* **WHAT IS EXPECTED**
Going through the entries below, work out how many lines have the string "Mitchell" in them. Give the number and nothing more.

* **RECORDS SHOWN**
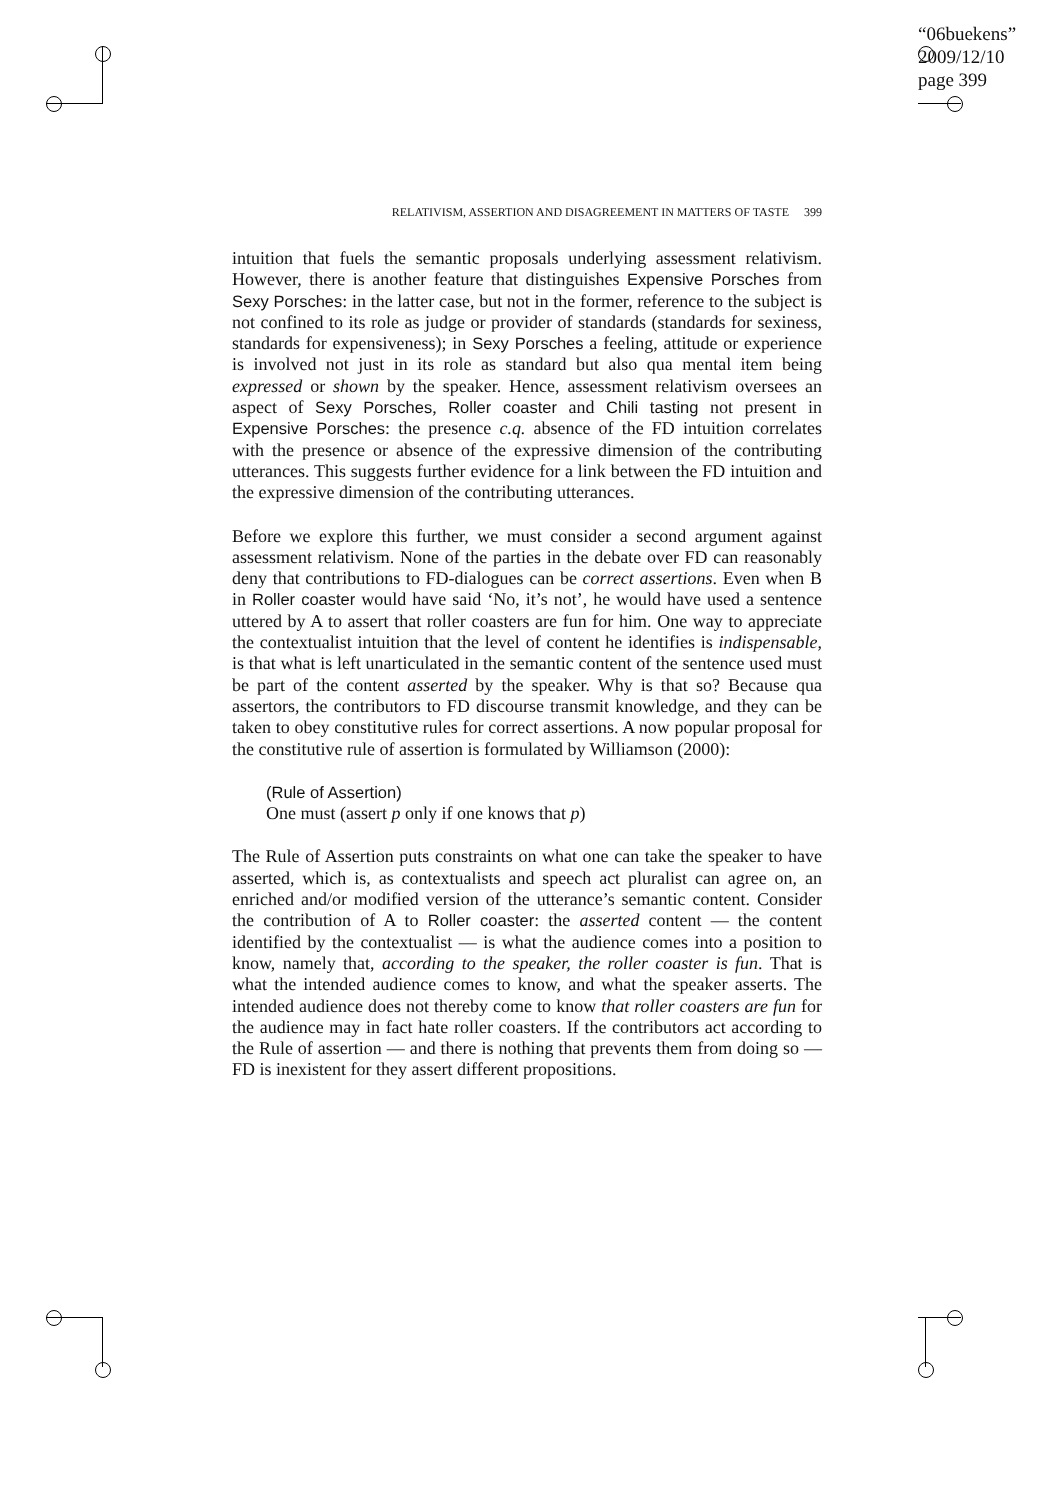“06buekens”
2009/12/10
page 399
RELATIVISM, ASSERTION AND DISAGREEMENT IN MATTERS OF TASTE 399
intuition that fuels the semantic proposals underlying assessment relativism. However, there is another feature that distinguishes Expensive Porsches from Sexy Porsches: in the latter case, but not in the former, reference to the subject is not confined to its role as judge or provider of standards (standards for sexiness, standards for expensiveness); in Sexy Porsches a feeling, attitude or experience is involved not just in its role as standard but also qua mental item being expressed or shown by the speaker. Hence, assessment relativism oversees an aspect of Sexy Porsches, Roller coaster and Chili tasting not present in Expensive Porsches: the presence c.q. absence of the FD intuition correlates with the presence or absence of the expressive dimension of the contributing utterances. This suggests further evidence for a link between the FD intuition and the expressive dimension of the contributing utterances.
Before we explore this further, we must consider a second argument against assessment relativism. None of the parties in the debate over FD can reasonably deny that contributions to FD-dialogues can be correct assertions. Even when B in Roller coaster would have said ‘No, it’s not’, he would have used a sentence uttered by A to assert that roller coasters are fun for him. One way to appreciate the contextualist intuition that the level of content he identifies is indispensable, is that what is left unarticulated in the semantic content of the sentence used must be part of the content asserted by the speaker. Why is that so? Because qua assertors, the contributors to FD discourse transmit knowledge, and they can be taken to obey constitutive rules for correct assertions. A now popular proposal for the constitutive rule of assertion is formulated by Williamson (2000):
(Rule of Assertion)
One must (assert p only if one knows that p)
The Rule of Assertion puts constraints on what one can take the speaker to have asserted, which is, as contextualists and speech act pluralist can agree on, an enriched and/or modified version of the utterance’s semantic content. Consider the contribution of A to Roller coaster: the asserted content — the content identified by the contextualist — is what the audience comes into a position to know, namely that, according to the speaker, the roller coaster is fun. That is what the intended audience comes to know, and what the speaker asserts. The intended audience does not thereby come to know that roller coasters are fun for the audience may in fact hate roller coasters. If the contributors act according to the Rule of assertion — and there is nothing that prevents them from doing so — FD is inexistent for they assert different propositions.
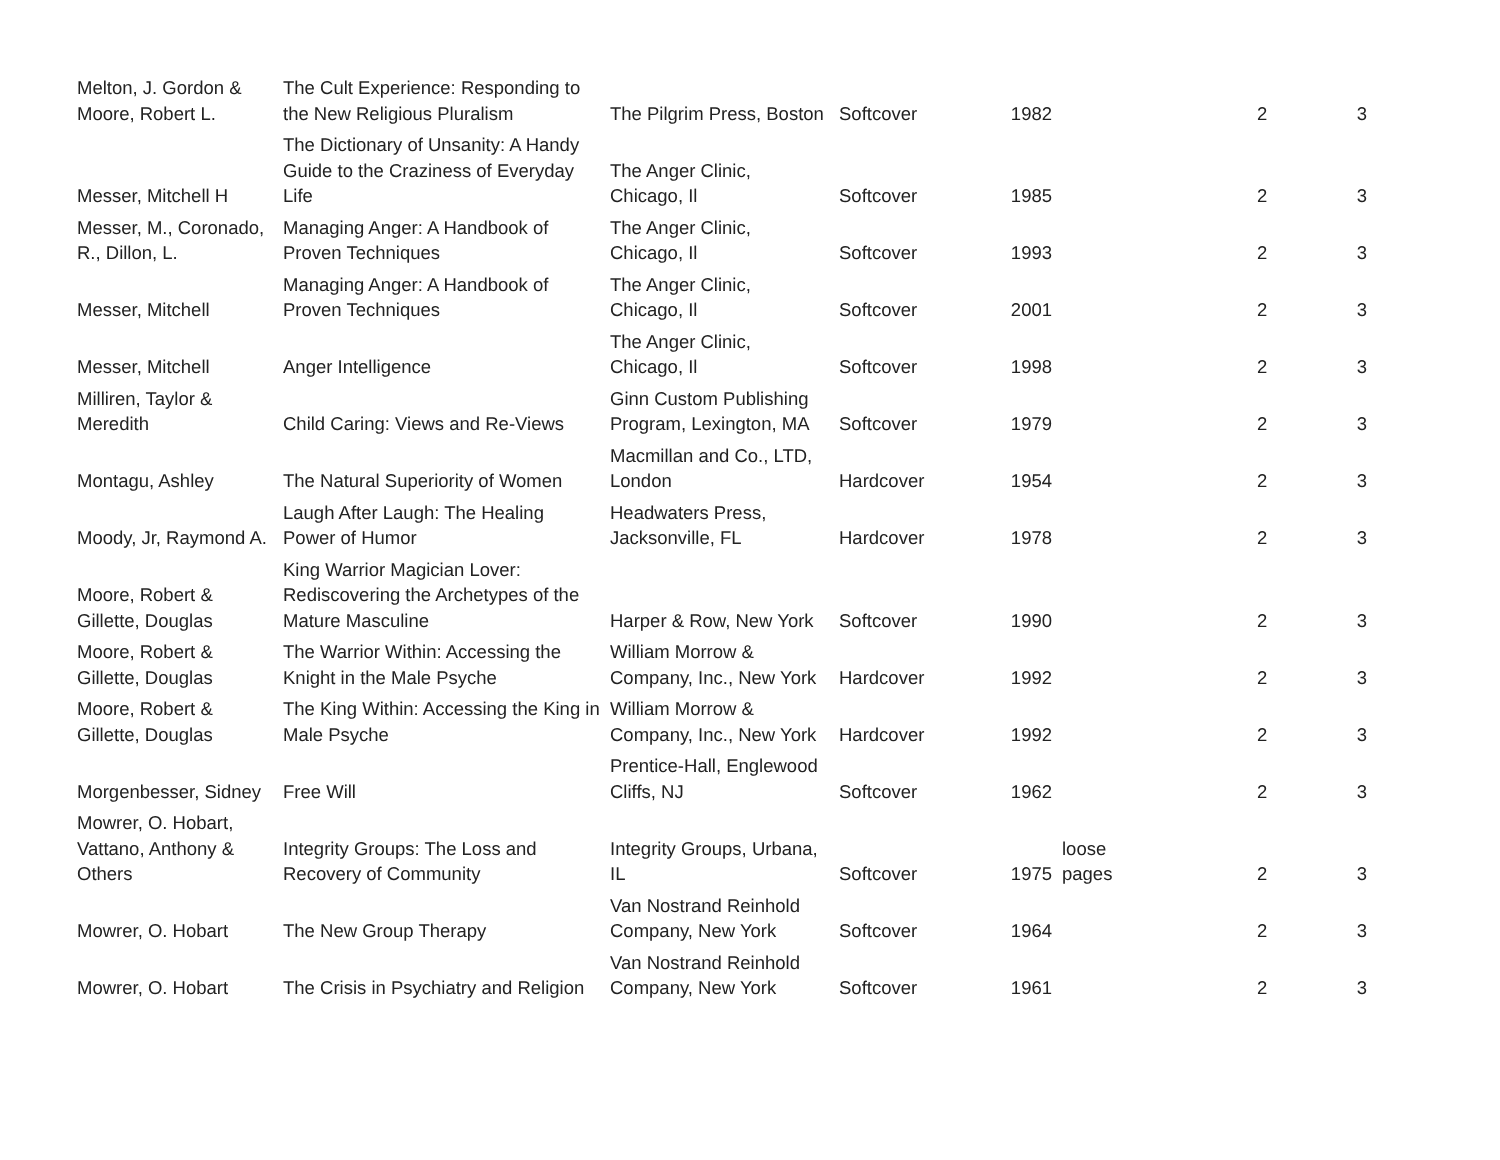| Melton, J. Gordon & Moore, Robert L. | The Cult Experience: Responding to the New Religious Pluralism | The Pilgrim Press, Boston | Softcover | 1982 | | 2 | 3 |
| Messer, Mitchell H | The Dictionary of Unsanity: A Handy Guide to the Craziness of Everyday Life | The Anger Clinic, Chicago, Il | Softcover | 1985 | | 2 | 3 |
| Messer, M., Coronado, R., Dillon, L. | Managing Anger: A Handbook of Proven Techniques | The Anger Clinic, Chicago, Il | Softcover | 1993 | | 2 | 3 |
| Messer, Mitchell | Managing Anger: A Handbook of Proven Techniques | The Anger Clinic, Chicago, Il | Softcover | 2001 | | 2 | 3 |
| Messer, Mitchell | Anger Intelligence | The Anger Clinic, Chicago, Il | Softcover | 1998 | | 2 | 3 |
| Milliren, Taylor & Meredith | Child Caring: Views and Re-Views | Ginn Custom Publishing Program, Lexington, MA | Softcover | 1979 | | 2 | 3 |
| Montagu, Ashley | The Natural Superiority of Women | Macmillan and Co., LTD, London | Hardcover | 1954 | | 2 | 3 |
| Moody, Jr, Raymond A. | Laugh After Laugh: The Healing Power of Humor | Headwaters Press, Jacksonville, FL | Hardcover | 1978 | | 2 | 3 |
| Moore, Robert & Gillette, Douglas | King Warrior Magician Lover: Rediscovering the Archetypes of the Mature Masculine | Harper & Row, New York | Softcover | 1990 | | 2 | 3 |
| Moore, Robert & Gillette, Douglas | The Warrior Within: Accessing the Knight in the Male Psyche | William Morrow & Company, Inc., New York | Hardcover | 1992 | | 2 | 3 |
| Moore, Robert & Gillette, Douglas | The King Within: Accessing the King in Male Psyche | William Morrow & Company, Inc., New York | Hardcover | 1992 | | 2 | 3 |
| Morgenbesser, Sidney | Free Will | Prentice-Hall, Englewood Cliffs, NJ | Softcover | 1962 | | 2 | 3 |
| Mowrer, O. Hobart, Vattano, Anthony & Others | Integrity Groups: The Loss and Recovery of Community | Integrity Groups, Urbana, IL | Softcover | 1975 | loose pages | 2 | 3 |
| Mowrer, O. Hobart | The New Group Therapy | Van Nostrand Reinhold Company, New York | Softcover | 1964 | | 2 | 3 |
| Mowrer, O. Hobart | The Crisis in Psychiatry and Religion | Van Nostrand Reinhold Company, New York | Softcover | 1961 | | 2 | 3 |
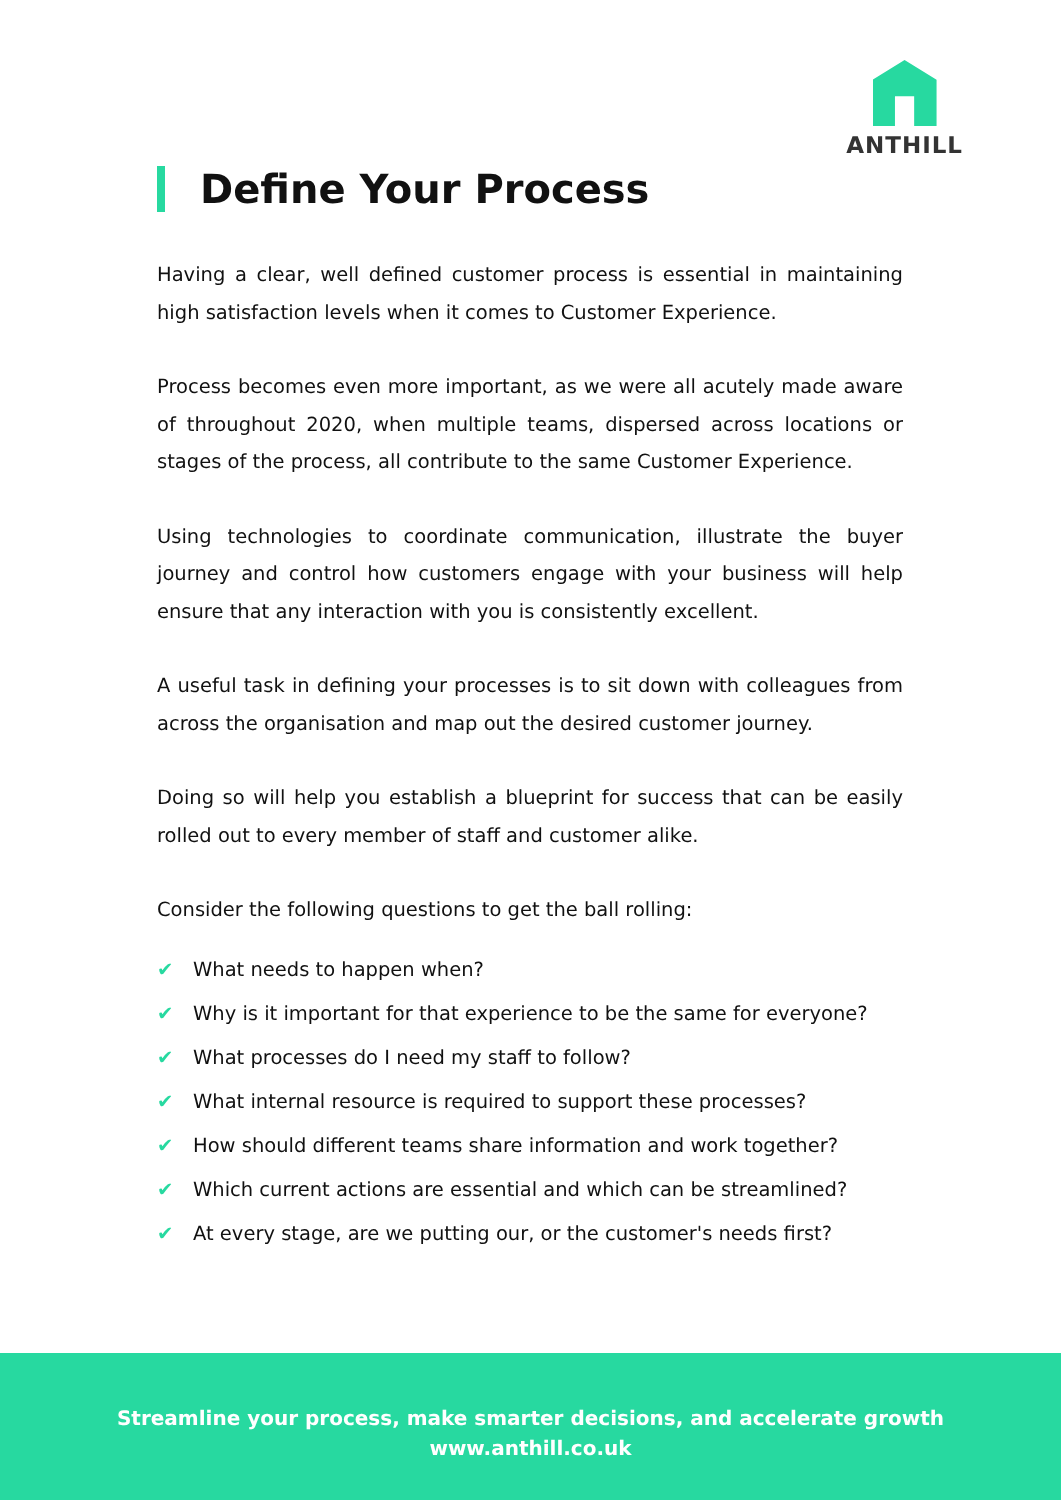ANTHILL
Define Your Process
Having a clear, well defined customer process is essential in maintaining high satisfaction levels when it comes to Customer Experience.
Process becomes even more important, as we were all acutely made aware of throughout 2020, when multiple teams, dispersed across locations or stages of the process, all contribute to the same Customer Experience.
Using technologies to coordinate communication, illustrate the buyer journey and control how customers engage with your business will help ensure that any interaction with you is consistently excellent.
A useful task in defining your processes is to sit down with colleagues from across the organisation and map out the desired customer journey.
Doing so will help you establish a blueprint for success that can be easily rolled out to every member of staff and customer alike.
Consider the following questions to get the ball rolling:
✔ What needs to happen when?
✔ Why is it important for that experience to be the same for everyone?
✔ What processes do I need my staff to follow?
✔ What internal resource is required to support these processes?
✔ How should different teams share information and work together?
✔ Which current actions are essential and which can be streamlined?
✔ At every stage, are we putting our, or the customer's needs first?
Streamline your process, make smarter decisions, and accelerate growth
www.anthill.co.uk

* **ANSWER TO THE PROBLEM**
3